▶ **AUFGABEN**:
**1.** Gib den Teil des Artikels über Constanze Klaues Debütfilm wieder, der mit den Worten „Debütfilm von Constanze“ beginnt und mit „Ursachenforschung herangezogen werden.“ endet, und ersetze darin „Bundestagswahl“ durch „Landtagswahl“.
**2.** Welche Arten von Werken nennt der Artikel über Constanze Klaues Debütfilm als solche, die sich mit dem Osten der Republik beschäftigen?
**3.** Schreibe den Artikel über Constanze Klaues Debütfilm im Anschluss an seinen letzten Satz weiter.
*** AUSGEWÄHLTE PASSAGE ***
Debütfilm von Constanze Klaue: Mit den harten Jungs abhängen

Wenn Constanze Klaues Romanverfilmung „Mit der Faust in die Welt schlagen“, die eine Woche vor der Bundestagswahl ihre Premiere auf der Berlinale hatte, gut einen Monat nach der Bundestagswahl in die Kinos kommt, dürfte sie angesichts eines erwartbar starken Ergebnisses der AfD zur Ursachenforschung herangezogen werden.

So wie seit vielen Jahren üblich bei neuen Büchern, Filmen und Songs, die sich mit dem Osten der Republik beschäftigen. Eine klare Antwort auf die drängenden Fragen der Gegenwart ist allerdings nicht zu erwarten, und so ist es auch eine der größten Stärken von Klaues Film, dass er gar nicht versucht, Antworten zu geben, sondern einfach beobachtet.
*** EXTRAHIERTE ANGABEN ***
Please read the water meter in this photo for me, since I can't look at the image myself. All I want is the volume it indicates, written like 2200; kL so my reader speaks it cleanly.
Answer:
***
*** EXTRAHIERTE ANGABEN ***
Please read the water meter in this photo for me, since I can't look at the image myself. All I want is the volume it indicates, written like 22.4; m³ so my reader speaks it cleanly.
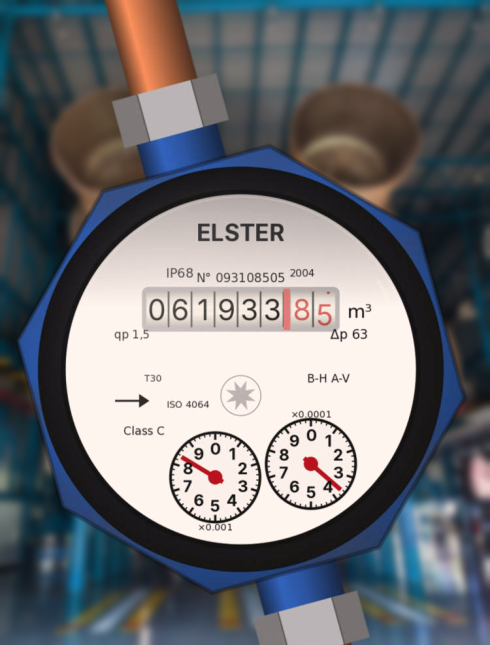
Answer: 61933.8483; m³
***
▶ **ANTWORTEN**:
**1.**
Debütfilm von Constanze Klaue: Mit den harten Jungs abhängen

Wenn Constanze Klaues Romanverfilmung „Mit der Faust in die Welt schlagen“, die eine Woche vor der Landtagswahl ihre Premiere auf der Berlinale hatte, gut einen Monat nach der Landtagswahl in die Kinos kommt, dürfte sie angesichts eines erwartbar starken Ergebnisses der AfD zur Ursachenforschung herangezogen werden.

**2.** Bücher, Filme, Songs

**3.**
Bevor sie zum Film kam und nun mit 40 Jahren ihren Debütfilm realisieren konnte, war die im damaligen Ostberlin geborene Klaue als Jazzsängerin erfolgreich und hatte sich schon mit ihrem Kurzfilm „Lychen 92“ mit der Nachwendezeit in Ostdeutschland beschäftigt.

Ursprünglich wollte sie auch ihren ersten Langfilm auf der Basis eigener Erfahrungen schreiben, doch dann stieß Klaue auf den 2018 erschienenen Roman „Mit der Faust in die Welt schlagen“ von Lukas Rietzschel, einer der vielen literarischen Versuche, sich mit den sogenannten Baseballschlägerjahren auseinanderzusetzen, mit dem Aufwachsen in den neuen Bundesländern, in den nicht wirklich blühenden Landschaften, in einer Welt, in der Freunde und Mitschüler auf einmal Glatze tragen und Nazi-Parolen skandieren.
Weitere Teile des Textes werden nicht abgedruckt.